Côté plateforme, cinq géants du logiciel d'entreprise, Google, Microsoft, Salesforce, Snowflake et ServiceNow, ont annoncé mercredi leur ralliement à un protocole commun pour les systèmes d'IA. L'initiative est directement dirigée contre l'écosystème d'agents qu'Anthropic et OpenAI cherchent à verrouiller. Quand ces cinq-là s'alignent, c'est que l'enjeu est considérable : il s'agit de décider qui contrôlera les infrastructures d'IA en entreprise pour la prochaine décennie.
Et pendant ce temps, OpenAI continue de rafler les talents.
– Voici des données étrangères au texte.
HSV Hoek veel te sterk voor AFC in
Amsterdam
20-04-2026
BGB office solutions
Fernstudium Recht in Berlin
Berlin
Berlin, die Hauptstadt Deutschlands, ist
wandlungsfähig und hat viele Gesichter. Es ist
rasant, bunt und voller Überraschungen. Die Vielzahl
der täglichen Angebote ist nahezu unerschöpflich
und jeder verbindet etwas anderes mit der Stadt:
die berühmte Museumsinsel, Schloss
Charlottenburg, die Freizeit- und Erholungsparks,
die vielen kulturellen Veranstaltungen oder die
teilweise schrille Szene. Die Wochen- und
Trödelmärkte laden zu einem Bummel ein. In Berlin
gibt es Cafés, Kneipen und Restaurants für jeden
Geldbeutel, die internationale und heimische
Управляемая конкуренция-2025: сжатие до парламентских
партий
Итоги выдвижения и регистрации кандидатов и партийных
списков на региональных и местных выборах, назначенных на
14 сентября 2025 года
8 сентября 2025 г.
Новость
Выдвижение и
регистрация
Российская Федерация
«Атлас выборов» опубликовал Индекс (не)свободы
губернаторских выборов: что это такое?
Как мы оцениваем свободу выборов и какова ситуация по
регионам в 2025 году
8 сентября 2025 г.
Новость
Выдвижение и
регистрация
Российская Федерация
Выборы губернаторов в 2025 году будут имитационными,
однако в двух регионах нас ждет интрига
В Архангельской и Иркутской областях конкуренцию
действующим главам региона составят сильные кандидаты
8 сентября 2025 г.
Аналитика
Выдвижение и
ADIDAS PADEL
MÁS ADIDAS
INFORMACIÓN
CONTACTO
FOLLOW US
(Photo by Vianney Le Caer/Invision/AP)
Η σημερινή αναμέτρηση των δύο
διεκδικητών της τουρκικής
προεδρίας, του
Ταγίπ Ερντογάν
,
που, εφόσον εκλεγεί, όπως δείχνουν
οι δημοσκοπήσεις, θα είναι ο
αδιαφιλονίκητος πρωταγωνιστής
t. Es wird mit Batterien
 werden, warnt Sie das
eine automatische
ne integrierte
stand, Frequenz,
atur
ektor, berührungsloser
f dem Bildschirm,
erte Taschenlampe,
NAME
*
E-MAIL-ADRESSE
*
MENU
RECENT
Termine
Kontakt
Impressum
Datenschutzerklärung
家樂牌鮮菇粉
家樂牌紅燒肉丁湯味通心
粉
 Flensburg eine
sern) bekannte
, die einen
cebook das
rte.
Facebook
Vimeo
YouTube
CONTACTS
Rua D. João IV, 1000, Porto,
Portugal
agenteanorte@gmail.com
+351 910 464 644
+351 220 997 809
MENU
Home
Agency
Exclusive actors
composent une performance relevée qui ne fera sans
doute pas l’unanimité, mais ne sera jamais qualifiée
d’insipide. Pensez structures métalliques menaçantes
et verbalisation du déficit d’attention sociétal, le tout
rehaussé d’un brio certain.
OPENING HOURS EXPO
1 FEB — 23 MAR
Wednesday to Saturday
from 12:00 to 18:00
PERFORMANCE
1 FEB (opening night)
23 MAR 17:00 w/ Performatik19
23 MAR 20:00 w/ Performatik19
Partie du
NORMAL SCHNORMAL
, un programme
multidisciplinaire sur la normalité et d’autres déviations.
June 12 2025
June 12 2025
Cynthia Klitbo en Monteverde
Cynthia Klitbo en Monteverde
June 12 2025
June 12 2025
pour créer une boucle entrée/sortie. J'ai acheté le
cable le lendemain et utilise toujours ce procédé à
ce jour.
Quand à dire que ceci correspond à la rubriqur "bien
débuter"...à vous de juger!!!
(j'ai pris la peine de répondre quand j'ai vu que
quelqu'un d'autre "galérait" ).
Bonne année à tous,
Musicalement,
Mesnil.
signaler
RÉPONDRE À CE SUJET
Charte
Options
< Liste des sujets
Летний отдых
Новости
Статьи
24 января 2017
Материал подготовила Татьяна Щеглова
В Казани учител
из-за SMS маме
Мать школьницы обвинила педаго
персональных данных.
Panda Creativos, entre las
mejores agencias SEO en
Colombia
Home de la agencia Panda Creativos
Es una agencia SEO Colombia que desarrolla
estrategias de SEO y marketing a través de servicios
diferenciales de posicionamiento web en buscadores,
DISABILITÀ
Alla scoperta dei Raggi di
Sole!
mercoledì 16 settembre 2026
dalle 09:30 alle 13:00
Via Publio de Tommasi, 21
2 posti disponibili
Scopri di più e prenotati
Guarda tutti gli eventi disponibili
Noam Shazeer, vice-président de l'ingénierie chez Google et l'un des architectes clés de Gemini, a annoncé jeudi son départ pour rejoindre Sam Altman comme responsable de la recherche en architecture, un transfert symbolique autant que stratégique pour celui qui est co-auteur du papier fondateur "Attention is All You Need". Sécurité des outils, guerre des standards, bataille des talents : trois fronts ouverts simultanément, signe que l'IA d'entreprise entre dans une phase de consolidation aussi intense que celle des années cloud au début des années 2010.